Le froid me saisit. Moi qui ne connaissais pas ce mot, j’apprécie ce soir sa morsure et les frissons qu’il m’impose. Je serre l’écharpe ceignant mon cou, ébouriffe mes cheveux glacés. Là, face à la forêt, j’attends ses adieux. Ultime communion à la lisière de l’obscurité. Son hurlement s’élève par-delà a cime ldes pins. Sombre, guttural, vibrant. J’y décèle la tristesse, je lui crie la mienne.

Au revoir mon amie, puisses-tu oublier les hommes.

La baie vitrée coulisse, j’entre. La chaleur du feu de cheminée revigore mon vieux corps. Une dernière bûche pour la nuit, puis je m’assieds à la table de la cuisine.

J’ai, un jour lointain, fait une promesse à la seule femme de ma vie.
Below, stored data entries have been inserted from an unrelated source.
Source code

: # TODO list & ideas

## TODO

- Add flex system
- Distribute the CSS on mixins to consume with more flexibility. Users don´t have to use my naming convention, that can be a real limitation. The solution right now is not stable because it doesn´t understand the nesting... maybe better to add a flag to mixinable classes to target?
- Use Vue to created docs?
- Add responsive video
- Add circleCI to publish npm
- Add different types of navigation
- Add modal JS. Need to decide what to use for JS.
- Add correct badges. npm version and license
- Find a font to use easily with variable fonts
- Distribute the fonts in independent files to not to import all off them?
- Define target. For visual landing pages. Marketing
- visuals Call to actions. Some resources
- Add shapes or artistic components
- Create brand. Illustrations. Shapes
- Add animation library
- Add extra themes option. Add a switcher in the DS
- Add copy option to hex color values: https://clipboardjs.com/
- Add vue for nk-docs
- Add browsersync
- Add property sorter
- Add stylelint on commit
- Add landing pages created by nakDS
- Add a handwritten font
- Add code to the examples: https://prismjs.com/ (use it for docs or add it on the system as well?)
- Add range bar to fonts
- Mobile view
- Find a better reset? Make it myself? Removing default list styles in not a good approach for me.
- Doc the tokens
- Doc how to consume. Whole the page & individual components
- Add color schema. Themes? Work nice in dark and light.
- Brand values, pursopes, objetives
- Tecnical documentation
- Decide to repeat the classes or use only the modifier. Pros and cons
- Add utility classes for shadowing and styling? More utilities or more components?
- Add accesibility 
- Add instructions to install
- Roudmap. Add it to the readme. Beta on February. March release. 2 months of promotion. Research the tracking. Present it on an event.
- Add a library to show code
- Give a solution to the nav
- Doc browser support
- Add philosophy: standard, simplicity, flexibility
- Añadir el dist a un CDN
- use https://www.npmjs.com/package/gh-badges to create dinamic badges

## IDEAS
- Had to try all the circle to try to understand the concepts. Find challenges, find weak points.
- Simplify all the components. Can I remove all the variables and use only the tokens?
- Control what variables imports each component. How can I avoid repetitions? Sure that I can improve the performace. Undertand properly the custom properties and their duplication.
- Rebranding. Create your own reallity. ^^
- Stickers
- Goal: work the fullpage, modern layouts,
Le temps est venu pour moi de la tenir. Aurai-je la force d’aller au bout ? Il le faudra, je suis le dernier à détenir la vérité, les autres sont partis depuis longtemps. Je ne peux m’empêcher de sourire lorsque je pense à eux et à leur existence. Leur courage a marqué les esprits. Les raconter, au travers de mes lignes, va exhumer leur âme, ils danseront pour une ultime fois autour de moi.

J’ouvre le bloc-notes.

Mon récit s’étalera d’une traite, d’une nuit. Je me persuade que c’est l’unique solution afin de ne rien oublier. Rationaliser cette histoire est primordial tant semble impossible ce que je vais narrer.

Les mots qui vont suivre rapportent une partie des faits relatés par ma mère. Jamais je ne les ai oubliés.

Souvent, elle me parlait de mon grand-père, de ce qu’il était, de cet homme que je n’ai pas connu, de ses actes. Puis, les yeux rougis, elle me racontait les siens. Je peux dire que je les aime tous les deux. Je retranscrirai au mieux ses paroles. Viendra ensuite ma partie.

À ceux qui trouveront ce journal, je ne dirais qu’une chose : ne nous jugez pas.

Je m’appelle Jielm, mon âge n’a aucune importance.

Une phrase me résume :

Mon existence n’a pas eu de valeur, à l’inverse de ma mort.